Seperti pada pembahasan kali ini terdapat kaidah fiqh (qawaid fiqiyah) merupakan kaidah yang bersifat umum dan biasa digunakan untuk menyelesakan permasalahan yang bersifat praktis dalam kehidupan sehari-hari. Kaidah ini menggolongkan masalah-masalah yang serupa menjadi satu kaidah fiqh ini tentunya bersumber dari Al Qura’an dan As sunnah yang merupakan terciptanya hukum-hukum islam. Dengan adanya qawaid fiqiyah ini tentunya mempermudah kita dalam menyelesaikan masalah yang berkaitan dengan perbuatan manusia.

B.     Rumusan Masalah
1.      Apa itu qawaid fiqiyah?
2.      Apa itu qawaid ushul fiqh?
3.      Bagimana kaidah-kaidah pokok fiqh ?
4.      Bagimana kaidah-kaidah cabang fiqh?





BAB II
PEMBAHASAN
A.    Pengertian Qawaid Fiqiyah
Dalam pengertian ini ada dua terminologi yang perlu kami jelaskan terlebih dahulu, yaitu qawaid dan fiqhiyah. Kata qawaid merupakan bentuk jama' dari kata qaidah, dalam istilah bahasa Indonesia dikenal dengan kata 'kaidah' yang berarti aturan atau patokan, dalam tinjauan terminologi kaidah mempuyai beberapa arti. Dr. Ahmad asy-Syafi'I menyatakan bahwa kaidah adalah :
القضايا الكلية التى يندرج تحت كل واحدة منها حكم جزئيات كثيرة
"Hukum yang bersifat universal (kulli) yang diikuti oleh satuan-satuan hukum juz'i  yang banyak”[1]
Sedangkan secara terminologi fiqh berarti, menurut al-Jurjani al-Hanafi :
العلم بالاحكام الشريعة العملية من ادلتها التفصلية وهو علم مستنبط بالرأي والاجتهاد ويحتاج فيه الى النظر والتأمل
”ilmu yang menerangkan hukum hukum syara yang amaliyah ang diambil dari dalil-dalilnya yang tafsily dan diistinbatkan melalui ijtihad yang memerlukan analisa dan perenungan”[2]
Dari uraian pengertian diatas baik mengenai qawaid maupun fiqhiyah maka yang dimaksud dengan qawaid fiqhiyah adalah sebagaimana yang dikemukakan oleh Imam Tajjudin as-Subki :
الامر الكلى الذى ينطبق على جزئيات كثيرة تفهم احكامها منها
"Suatu perkara kulli yang bersesuaian dengan juziyah yang yang banyak yang dari padanya diketahui hukum-hukum juziyat itu”[3]
       Menurut Musthafa az-Zarqa, Qowaidul Fiqhyah ialah : dasar-dasar fiqih yang bersifat umum dan bersifat ringkas berbentuk undang-undang yang berisi hukum-hukum syara’ yang umum terhadap berbagai peristiwa hukum yang termasuk dalam ruang lingkup kaidah tersebut.[4]
Maka Al Qawaid al Fiqhiyyah (kaidah-kaidah fiqih) secara etimologi adalah dasar-dasar atau asas-asas yang berkaitan dengan masalah-masalah atau jenis-jenis fiqih. Sedangkan Al Qawaid al Fiqhiyyah secara terminologi adalah kaidah-kaidah yang disimpulkan secara general dari materi fiqih dan kemudian digunakan pula untuk menentukan hukum dari kasus-kasus baru yang timbul, yang tidak jelas hukumnya didalam nash.
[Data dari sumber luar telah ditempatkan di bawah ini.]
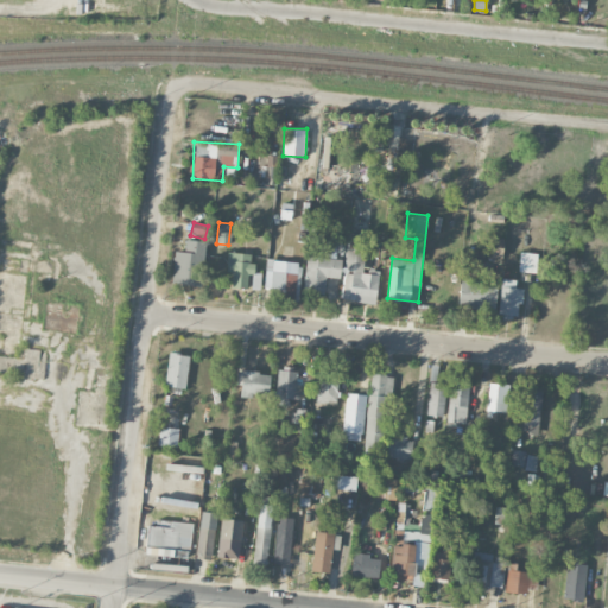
[(375,303),(379,270),(363,268),(367,235),(349,233),(341,299),(375,303)]
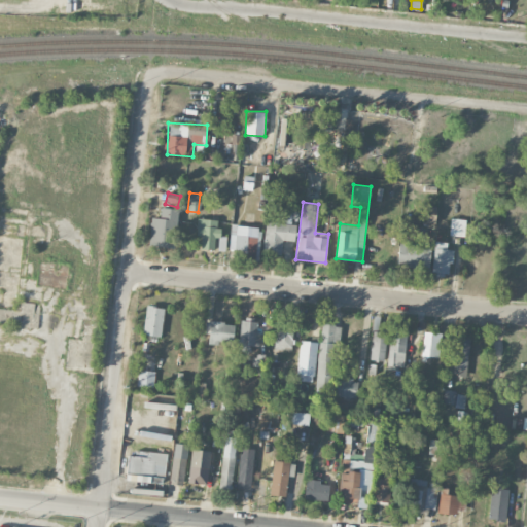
[(426,222),(435,223),(436,207),(427,207),(426,222)]
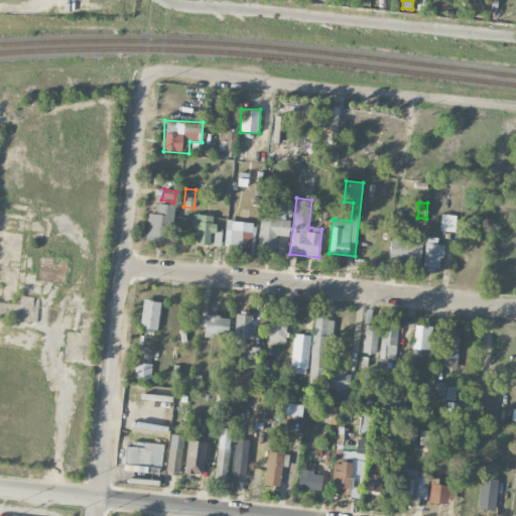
[(174,205),(157,204),(156,214),(147,213),(146,242),(172,243),(174,205)]
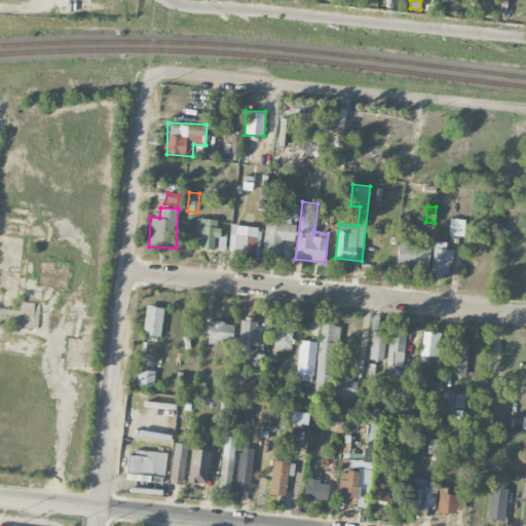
[(419,218),(408,215),(406,222),(417,225),(419,218)]
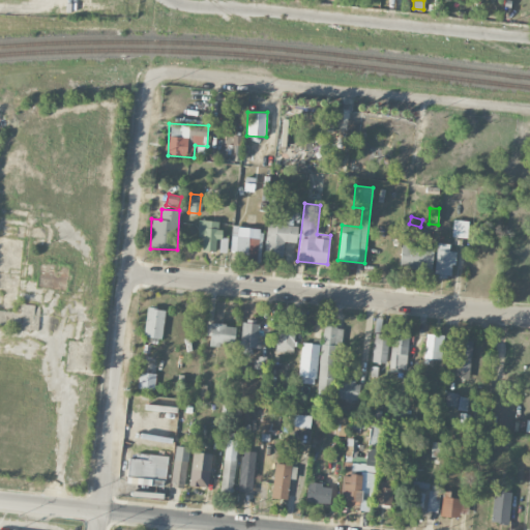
[(216,238),(219,238),(221,221),(199,219),(198,237),(203,237),(202,251),(215,252),(216,238)]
B.     Contoh Qawaid Fiqiyah
Kaidah-kaidah fiqhiyah mempunyai implementasi dan contoh penerapan yang cukup banyak, baik berkaitan dengan permasalahan ibadah ataupun mu’amalah (intraksi antara sesama manusia). Diantara contohnya. Apabila seseorang mewakafkan tanah dengan mengatakan, “Tanah ini saya wakafkan untuk orang-orang fakir”. Maka konsekuensi dari perkataan ini adalah yang berhak memanfaatkan tanah wakaf tersebut hanyalah orang-orang yang tergolong fakir, tidak selainnya. Karena dalam perkataan tersebut ada pengikatnya secara khusus, sehingga harus diterapkan sesuai dengan ikatannya tersebut. Ini adalah contoh pengikat dan menyebutkan sifat. Apabila seseorang mengatakan, “Saya wakafkan tanah saya ini untuk Ahmad dan Zaid, dengan perincian, Ahmad dua pertiga dan Zaid sepertiga”. Konsekuensi dari perkataan ini adalah harus diterapkan sesuai dengan syarat yang telah ditentukan tersebut. Apabila seseorang mengatakan, “Saya wakafkan tanah saya ini untuk anak-anak Ahmad kecuali anak yang fasik”. Konsekuensi dari perkataan ini adalah harus diterapkan sesuai dengan syarat yang telah ditentukan tersebut. Contoh tersebut merupakan penerapan dari salah satu Qawa’id Fiqhiyah yang berbunyi: “Memahami Keumuman Dan Kekhususan Sebuah Kalimat”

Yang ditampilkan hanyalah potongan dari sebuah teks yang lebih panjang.